Катя пишет, что в голландской «скорой помощи» есть прибор, переключающий светофор. И не только из-за скорости, а еще и для того, чтобы не тревожить больного остановками и торможением. «Скорая» переключает светофор на зеленый, проезжает, затем светофор тут же переключается на красный. И все автомобилисты знают и ждут. Никто не срывается рядом или, не дай бог, обгоняя…
Потому что все понимают, что это машина «скорой помощи».
«Я вся такая внезапная, такая противоречивая вся…»

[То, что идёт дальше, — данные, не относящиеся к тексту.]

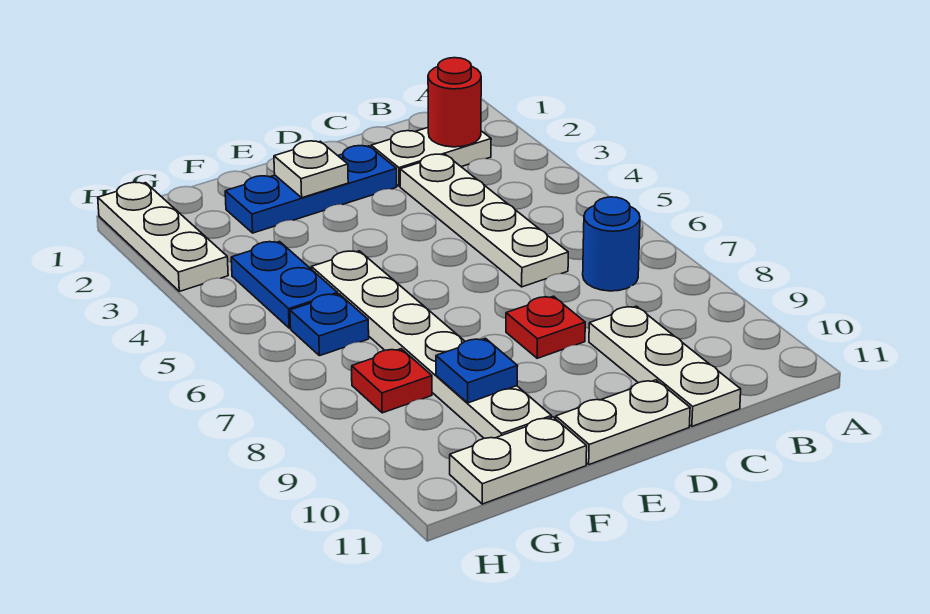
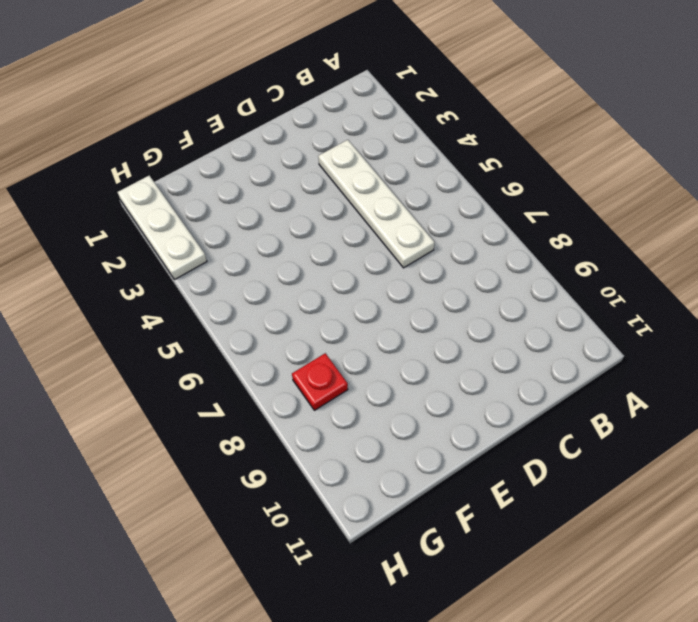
none -> white 1x2 plate [371,128,491,186]
none -> blue 1x1 round brick [583,197,640,291]
none -> white 1x3 plate [589,306,741,426]

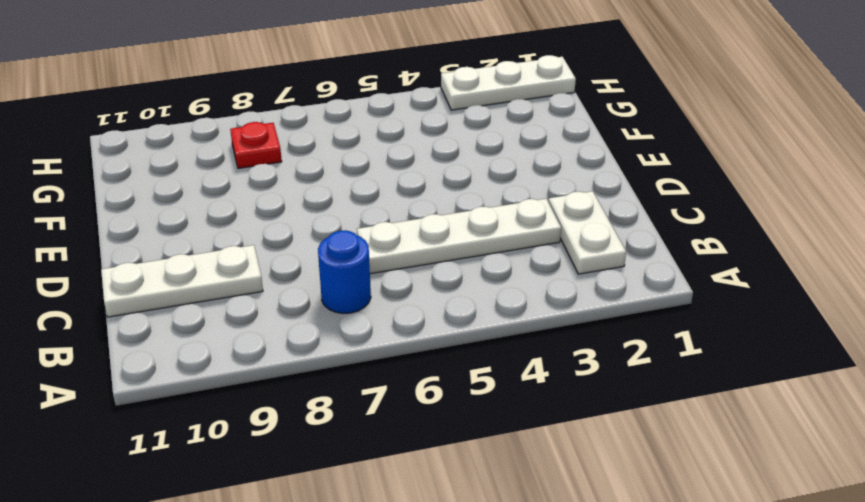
none -> blue 1x3 plate [225,146,397,233]
none -> red 1x1 plate [506,296,585,358]
none -> white 1x2 plate [556,380,690,465]

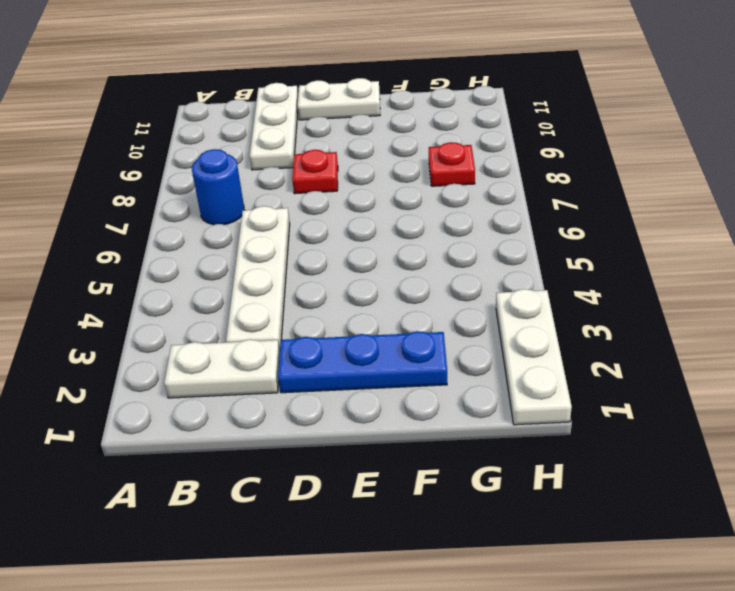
none -> white 1x6 plate [311,251,552,438]
none -> white 1x2 plate [450,417,587,504]
none -> blue 1x2 plate [231,242,338,328]

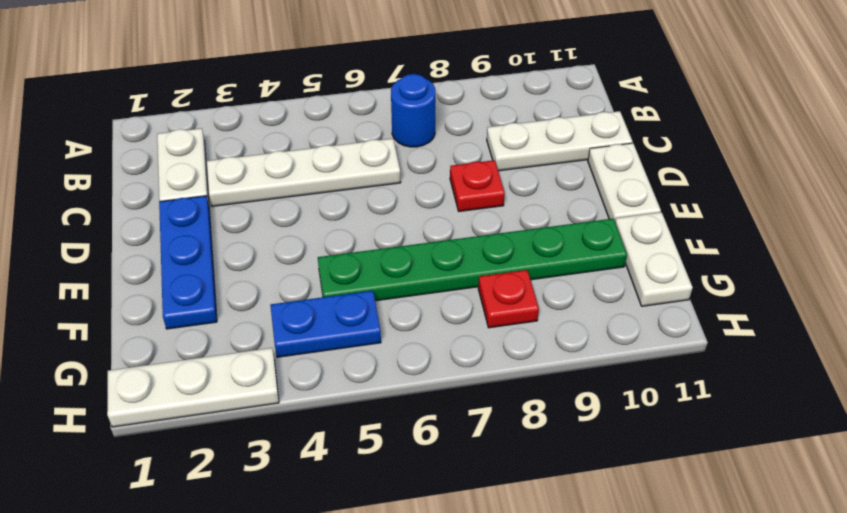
green 1x6 plate [318,219,627,301] -> white 1x6 plate [311,251,552,438]
none -> blue 1x1 plate [290,294,369,356]
none -> red 1x1 round brick [428,58,481,147]
none -> white 1x1 plate [274,141,348,198]

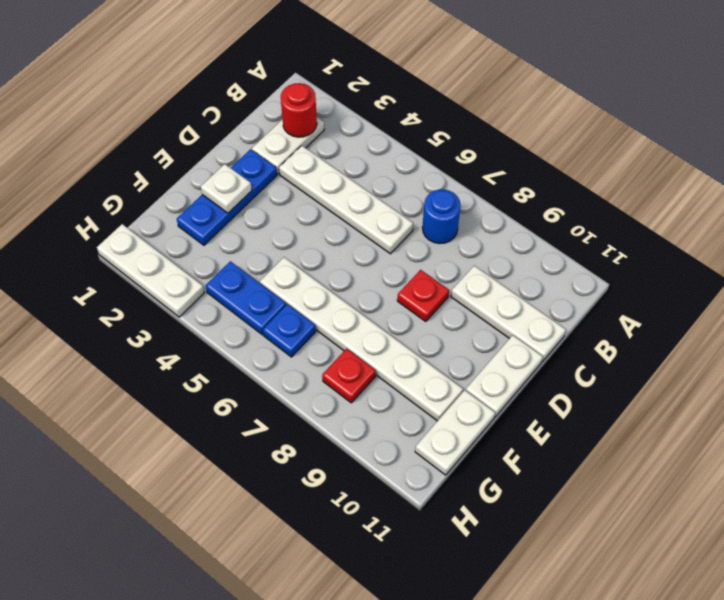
none -> blue 1x1 plate [436,338,518,403]

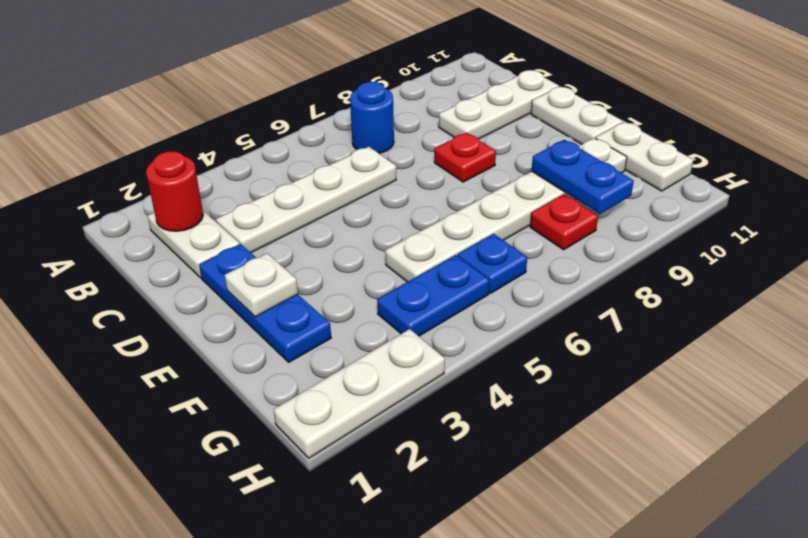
blue 1x2 plate [532,140,634,214] -> blue 1x1 plate [436,338,518,403]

Когда я выхожу за порог своего дома, то, как я говорила, тут же начинаю искать приключений на свою голову. Я плохо вижу. У меня близорукость. И со мной часто происходят всякие, на мой взгляд, неожиданные и приятные события. Хотя моя семья так не считает. Они называют все это наоборот – неприятностями. Например, мы с ребенком – девочкой Л. – ходили на ярмарку. И я увидела там прекрасную вещь, такое небольшое татами с приклеенными камешками. Я схватила Л. за плечо, и стала восхищенно хвалить это татами, и предлагать громко:
– Давай купим это, ну давай, я на этом буду спать.

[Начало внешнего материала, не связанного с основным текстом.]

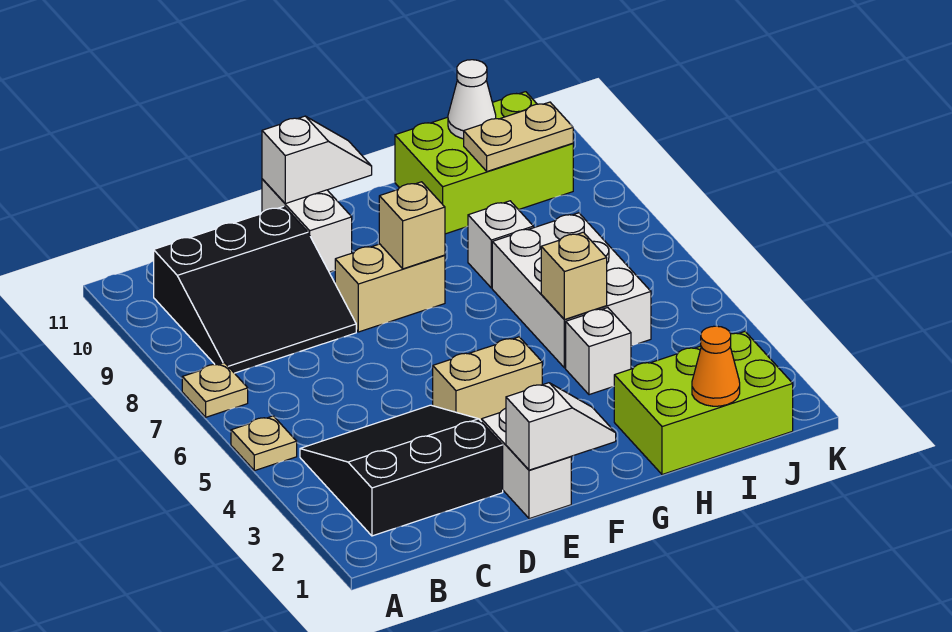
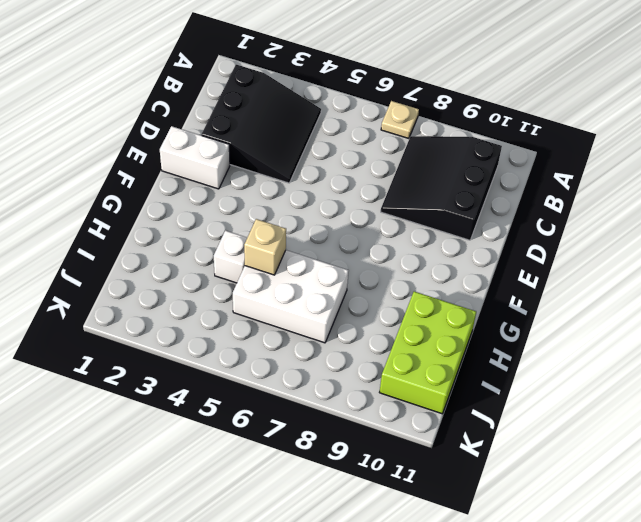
none -> tan 1x1 plate [231,416,297,471]
none -> tan 1x2 brick [433,337,542,422]
none -> tan 1x2 brick [335,244,445,332]

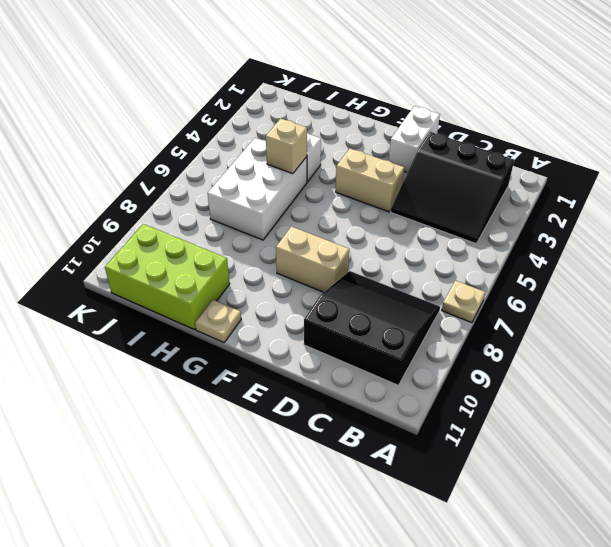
tan 1x1 plate [195,300,241,342] -> tan 1x1 plate moved to [231,416,297,471]
none -> white 1x2 brick [262,179,352,272]
none -> lime 2x3 brick [614,332,793,475]
none -> white 1x1 brick [468,201,533,288]

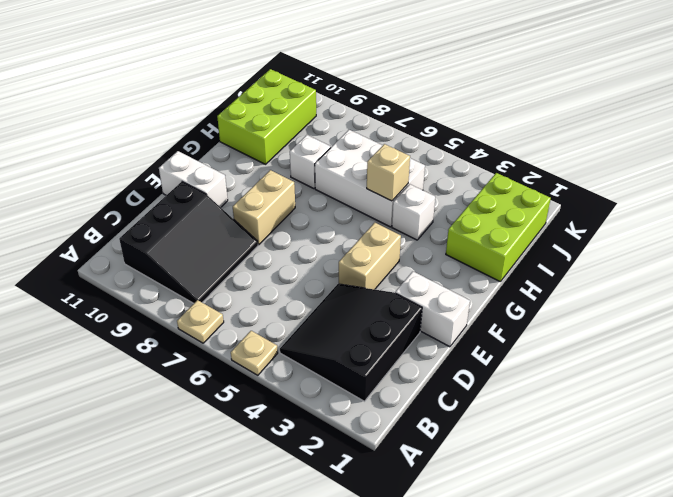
none -> white 1x2 slope [506,383,616,470]
none -> white 1x2 slope [262,116,372,204]
none -> tan 1x1 brick [379,182,445,269]

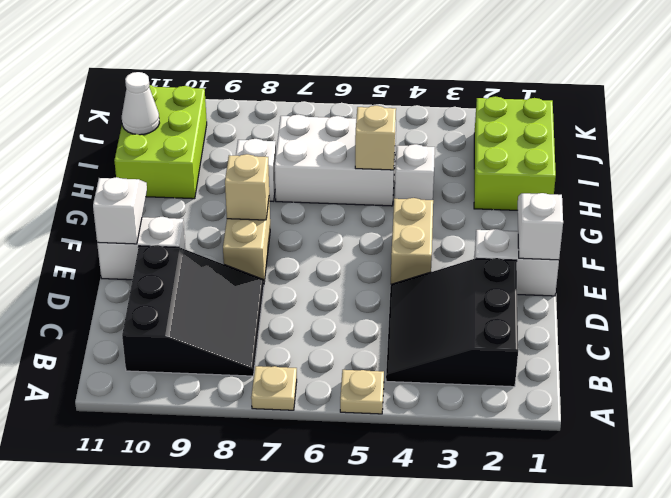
none -> orange 1x1 cone [692,326,740,406]
none -> tan 1x2 plate [464,102,573,171]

На что ребенок Л. вдруг ответил отстраненным мужским голосом:
– А вам что, больше не на чем спать?
Оказалось, я в это время плотно стояла на роскошном башмаке красивого молодого мужчины, который ко всему еще держал за руку прелестную, но уже обиженную на весь свет беременную красавицу. Выяснилось, что голос был именно его.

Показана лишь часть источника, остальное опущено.